By Phil Valentine
Talk Show Host
NASHVILLE — We hear a lot about free speech, but what does free speech actually look like? In talk radio, there is no clear definition. At the end of the day, we work at the pleasure of the companies that hire us. We’re in a unique situation, we talk show hosts, in that we serve two clients. There’s the audience and then there’s the advertiser. Without either or both we don’t have a job.
Recently Sean Hannity has come under fire for covering the Seth Rich murder and Rich’s possible link to Wikileaks. Some have called it a wild conspiracy theory. Personally, I believe there are enough issues surrounding his mysterious death that should warrant further examination. Julian Assange has offered a $20,000 reward for anyone who can lead authorities to a conviction of the murderer. That alone makes this a legitimate story. There’s certainly much more circumstantial evidence that Rich may have been the Wikileaks leaker than there is evidence that Trump colluded with the Russians, yet The New York Times and the Washington Post and their sycophants in cable news beat that drum daily.
There are those on both sides of the political spectrum who would rather not hear anything that challenges their opinion.

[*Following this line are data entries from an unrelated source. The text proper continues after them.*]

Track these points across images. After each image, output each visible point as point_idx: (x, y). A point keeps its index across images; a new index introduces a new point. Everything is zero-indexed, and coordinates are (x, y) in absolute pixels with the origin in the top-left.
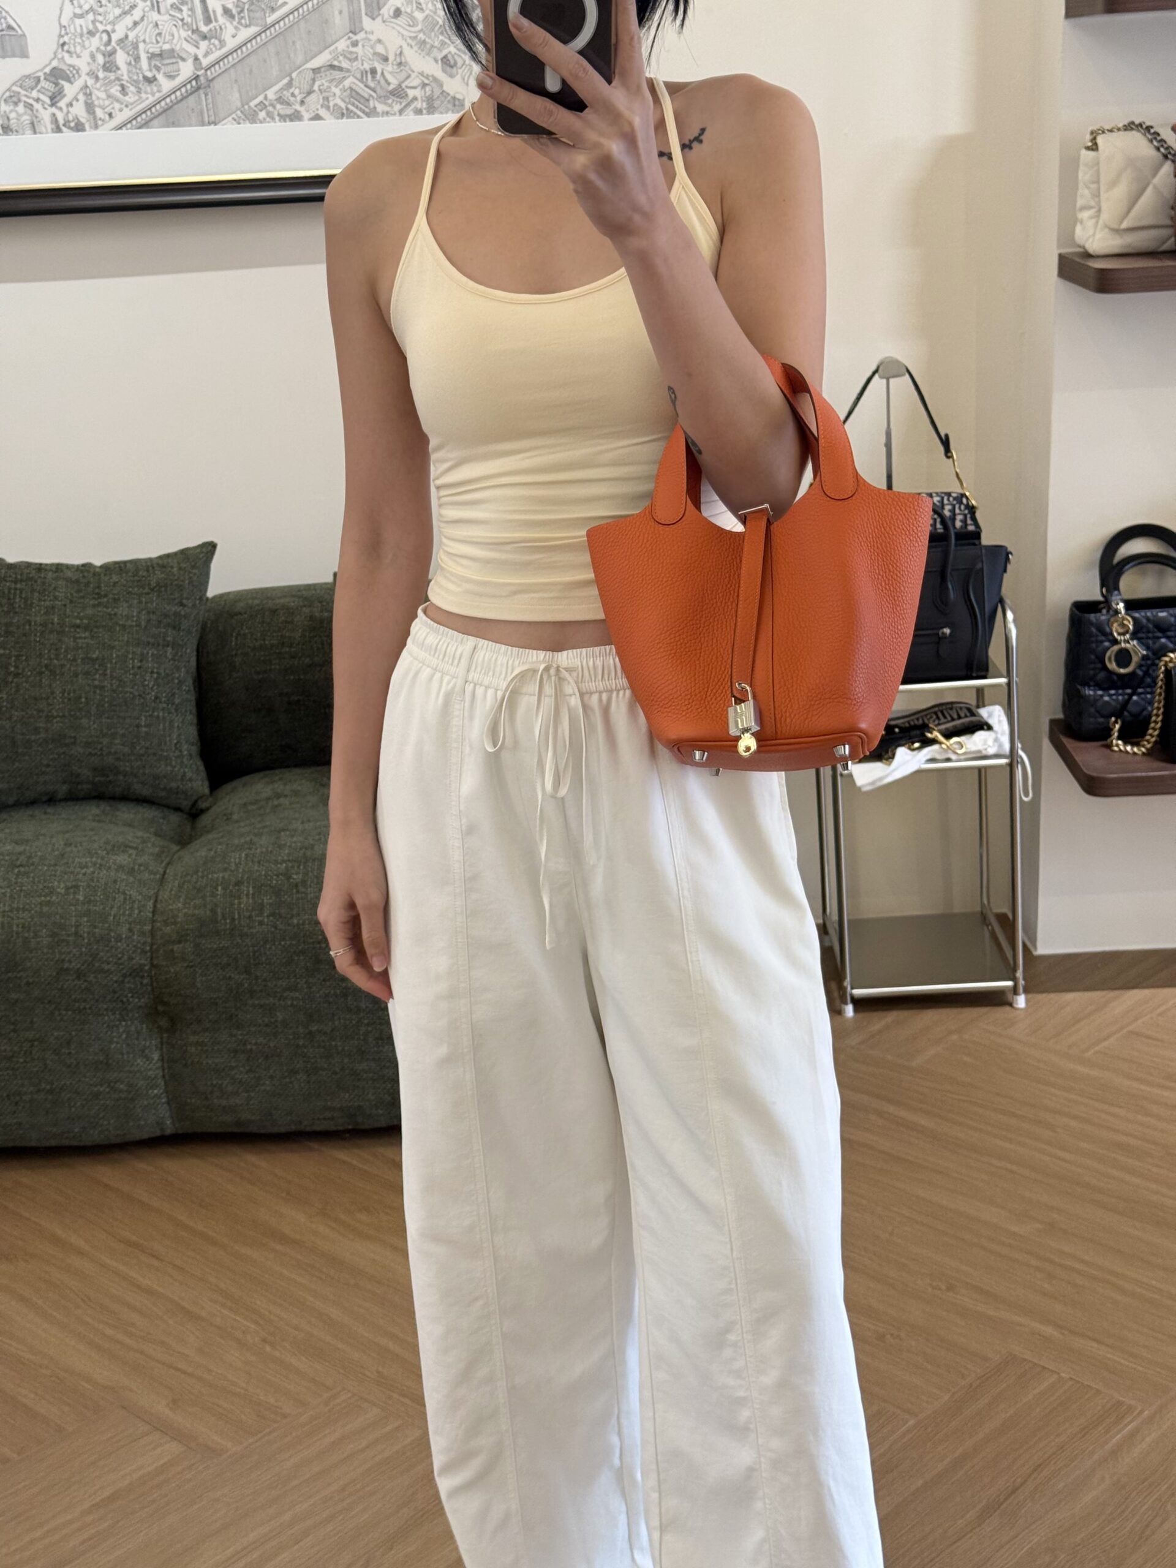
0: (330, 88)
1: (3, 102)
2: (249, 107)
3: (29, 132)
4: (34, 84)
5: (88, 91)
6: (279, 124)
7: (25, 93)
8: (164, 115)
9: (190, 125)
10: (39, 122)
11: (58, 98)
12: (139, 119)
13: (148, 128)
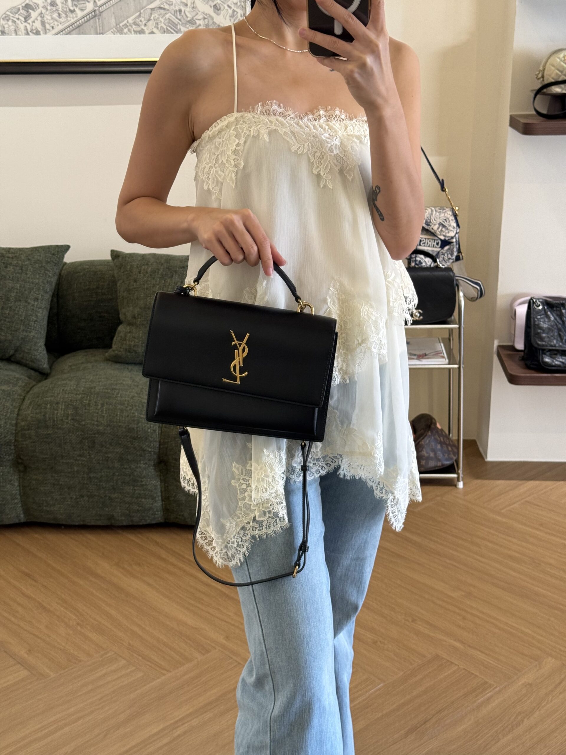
0: (158, 18)
1: (2, 20)
2: (120, 26)
3: (14, 34)
4: (17, 11)
5: (42, 15)
6: (134, 35)
7: (13, 15)
8: (78, 29)
9: (91, 34)
10: (19, 29)
11: (28, 18)
12: (66, 30)
13: (70, 34)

We call these people radicals. The radical left has mobilized against Hannity. They aim to have him removed from the airways. This is certainly their right, but it’s curious that they’re so worked up over what they call some silly conspiracy theory. Would they be calling for Hannity’s removal were he exploring the mysteries of Area 51 or the chupacabra? Obviously not.
If this is just another conspiracy theory, why are they launching a massive boycott against Hannity’s sponsors?

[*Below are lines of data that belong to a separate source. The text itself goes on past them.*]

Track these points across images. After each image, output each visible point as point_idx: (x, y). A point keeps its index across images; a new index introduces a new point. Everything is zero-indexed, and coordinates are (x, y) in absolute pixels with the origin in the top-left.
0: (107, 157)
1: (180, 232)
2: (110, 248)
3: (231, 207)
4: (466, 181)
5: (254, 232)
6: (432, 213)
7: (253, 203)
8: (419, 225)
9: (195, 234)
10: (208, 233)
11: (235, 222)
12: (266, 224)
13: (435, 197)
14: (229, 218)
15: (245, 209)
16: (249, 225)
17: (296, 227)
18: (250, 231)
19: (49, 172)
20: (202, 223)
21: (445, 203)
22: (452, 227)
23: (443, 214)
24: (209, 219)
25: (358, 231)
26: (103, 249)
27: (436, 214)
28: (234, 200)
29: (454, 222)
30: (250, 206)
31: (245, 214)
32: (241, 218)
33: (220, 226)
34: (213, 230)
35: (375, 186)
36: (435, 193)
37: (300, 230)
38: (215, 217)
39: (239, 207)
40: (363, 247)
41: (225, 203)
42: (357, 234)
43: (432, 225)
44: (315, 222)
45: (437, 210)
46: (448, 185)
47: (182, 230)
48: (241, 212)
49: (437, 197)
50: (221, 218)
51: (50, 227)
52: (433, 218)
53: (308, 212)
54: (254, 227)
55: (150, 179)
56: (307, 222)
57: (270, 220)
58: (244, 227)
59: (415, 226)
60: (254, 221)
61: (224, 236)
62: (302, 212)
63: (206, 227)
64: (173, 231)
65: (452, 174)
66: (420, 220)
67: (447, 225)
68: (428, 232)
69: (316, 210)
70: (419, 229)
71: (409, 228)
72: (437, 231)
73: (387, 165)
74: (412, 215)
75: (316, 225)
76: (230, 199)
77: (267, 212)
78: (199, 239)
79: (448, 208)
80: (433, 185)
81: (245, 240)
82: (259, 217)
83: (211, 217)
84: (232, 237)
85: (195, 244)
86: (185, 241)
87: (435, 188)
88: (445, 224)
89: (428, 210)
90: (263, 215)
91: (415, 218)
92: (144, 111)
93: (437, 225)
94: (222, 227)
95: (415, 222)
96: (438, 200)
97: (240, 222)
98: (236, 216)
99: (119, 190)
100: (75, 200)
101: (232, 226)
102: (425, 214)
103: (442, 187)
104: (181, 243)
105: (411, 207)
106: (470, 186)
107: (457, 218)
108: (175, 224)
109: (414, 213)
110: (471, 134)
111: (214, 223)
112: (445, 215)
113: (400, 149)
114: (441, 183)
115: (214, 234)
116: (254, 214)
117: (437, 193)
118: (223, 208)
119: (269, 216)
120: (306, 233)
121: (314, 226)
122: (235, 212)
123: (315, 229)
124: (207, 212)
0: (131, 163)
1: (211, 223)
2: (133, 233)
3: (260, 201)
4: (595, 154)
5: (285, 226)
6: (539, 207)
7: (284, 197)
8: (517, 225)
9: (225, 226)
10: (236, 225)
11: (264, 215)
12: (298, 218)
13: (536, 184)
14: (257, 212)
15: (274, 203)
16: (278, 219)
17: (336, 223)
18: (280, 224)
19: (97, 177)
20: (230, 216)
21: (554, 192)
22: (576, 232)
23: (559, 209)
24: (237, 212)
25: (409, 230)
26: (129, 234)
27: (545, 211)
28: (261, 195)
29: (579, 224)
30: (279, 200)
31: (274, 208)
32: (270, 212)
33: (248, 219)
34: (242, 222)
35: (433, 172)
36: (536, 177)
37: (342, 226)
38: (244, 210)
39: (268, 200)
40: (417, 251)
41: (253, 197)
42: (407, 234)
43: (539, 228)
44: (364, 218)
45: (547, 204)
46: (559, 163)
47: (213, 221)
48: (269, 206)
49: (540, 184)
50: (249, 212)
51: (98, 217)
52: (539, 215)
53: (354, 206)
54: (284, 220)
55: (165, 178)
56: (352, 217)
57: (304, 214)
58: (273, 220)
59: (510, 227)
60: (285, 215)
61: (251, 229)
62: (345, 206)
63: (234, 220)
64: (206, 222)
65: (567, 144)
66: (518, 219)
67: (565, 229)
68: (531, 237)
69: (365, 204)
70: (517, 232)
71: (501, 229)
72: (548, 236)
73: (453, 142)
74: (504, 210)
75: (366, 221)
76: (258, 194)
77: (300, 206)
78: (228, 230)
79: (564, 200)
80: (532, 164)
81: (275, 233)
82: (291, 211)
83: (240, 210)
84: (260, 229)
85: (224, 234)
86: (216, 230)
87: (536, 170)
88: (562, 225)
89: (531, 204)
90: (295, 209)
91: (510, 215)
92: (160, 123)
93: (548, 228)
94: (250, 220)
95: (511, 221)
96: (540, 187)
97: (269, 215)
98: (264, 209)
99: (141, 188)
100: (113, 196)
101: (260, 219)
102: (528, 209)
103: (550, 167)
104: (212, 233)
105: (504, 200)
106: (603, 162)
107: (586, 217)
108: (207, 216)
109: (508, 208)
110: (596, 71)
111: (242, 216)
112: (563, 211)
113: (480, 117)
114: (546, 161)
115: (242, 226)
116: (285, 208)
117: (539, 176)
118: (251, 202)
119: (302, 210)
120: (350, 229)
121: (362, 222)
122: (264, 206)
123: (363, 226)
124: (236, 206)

These are the times when the lines of free speech are drawn. Do those who sign Hannity’s paycheck have the right to dismiss him? Yes. The question is does forcing a dissenting opinion off the air broaden or restrict free speech? I think you know the answer.
Too many of us in broadcasting stand idly by while our colleagues are destroyed by people who claim to love diversity except when it comes to diversity of thought. We stand on the sidelines while colleges cancel speeches by speakers who a violent, vocal minority don’t want to hear. We climb back into the cozy confines of what’s acceptable speech instead of standing on the battlefield of free speech, shoulder-to-shoulder with our brethren who endure these withering attacks.

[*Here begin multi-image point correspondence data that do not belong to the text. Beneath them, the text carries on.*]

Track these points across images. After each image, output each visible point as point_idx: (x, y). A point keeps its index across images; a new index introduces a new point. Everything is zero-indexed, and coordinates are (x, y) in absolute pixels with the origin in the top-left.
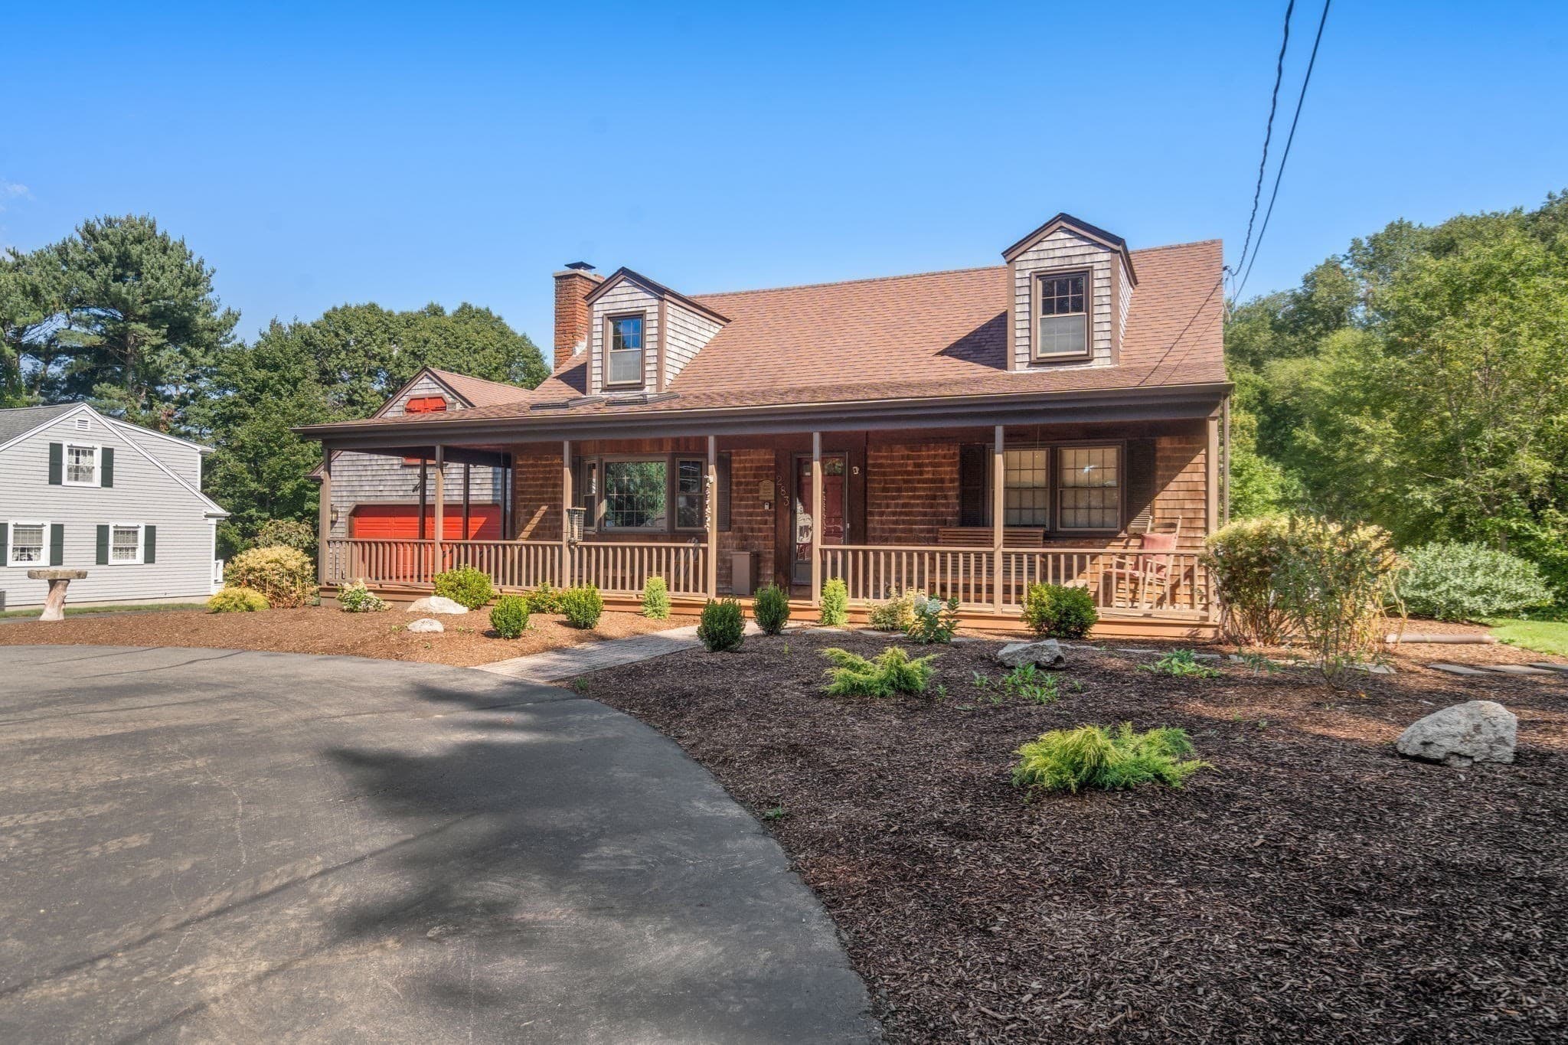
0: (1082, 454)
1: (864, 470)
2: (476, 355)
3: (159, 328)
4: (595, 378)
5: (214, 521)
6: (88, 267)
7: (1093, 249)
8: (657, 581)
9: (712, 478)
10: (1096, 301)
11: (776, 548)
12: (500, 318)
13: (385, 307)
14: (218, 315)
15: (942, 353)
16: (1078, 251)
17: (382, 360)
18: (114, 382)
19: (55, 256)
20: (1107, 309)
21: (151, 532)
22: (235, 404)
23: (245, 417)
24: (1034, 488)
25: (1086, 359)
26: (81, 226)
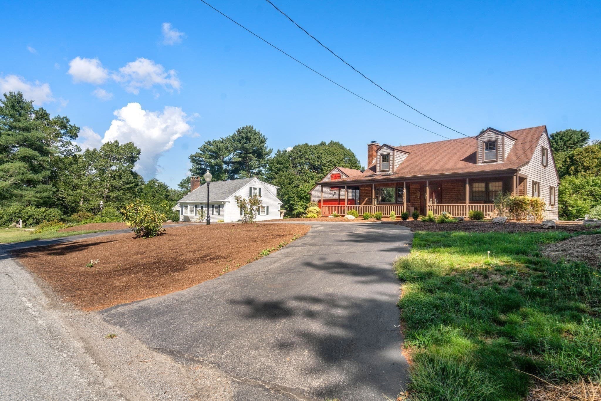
0: (494, 183)
1: (441, 189)
2: (336, 157)
3: (254, 155)
4: (378, 169)
5: (280, 205)
6: (239, 141)
7: (497, 135)
8: (393, 212)
9: (405, 191)
10: (498, 148)
11: (421, 206)
12: (342, 144)
13: (310, 144)
14: (267, 150)
15: (462, 160)
16: (494, 136)
17: (309, 160)
18: (244, 170)
19: (231, 139)
20: (501, 149)
21: (268, 207)
22: (272, 175)
23: (275, 178)
24: (482, 192)
25: (496, 161)
26: (237, 130)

There’s not a talk show host alive with whom I agree 100 percent. Yet there’s not a talk show host alive for whom I will not go to the mat to protect their freedom to express their opinions.
Corporations tend to react when cowardly sponsors pull their money at the first sign of trouble. Why these sponsors signed on to an opinion show in the first place is puzzling. But if there’s not pressure pushing back from the other side, those who wish to force their agenda through intimidation will always win.
And the complicit media take a spark from a handful of malcontents and turn it into a raging forest fire. Fortune Magazine wrote, “Hannity has been spreading a theory that the Clintons ordered Rich’s killing.” I asked Hannity about this point blank. It never happened.
The radical left loves to call conservatives fascists, yet there is nothing more fascist than shutting down people who dare utter something counter to your world view. That goes for both sides of the aisle. It’s one thing to simply stop patronizing a business because of the causes or people they support. It’s another thing altogether to launch a vicious e-mail campaign of threats and intimidation.
They’re coming for Hannity today. If they succeed, you may very well be next.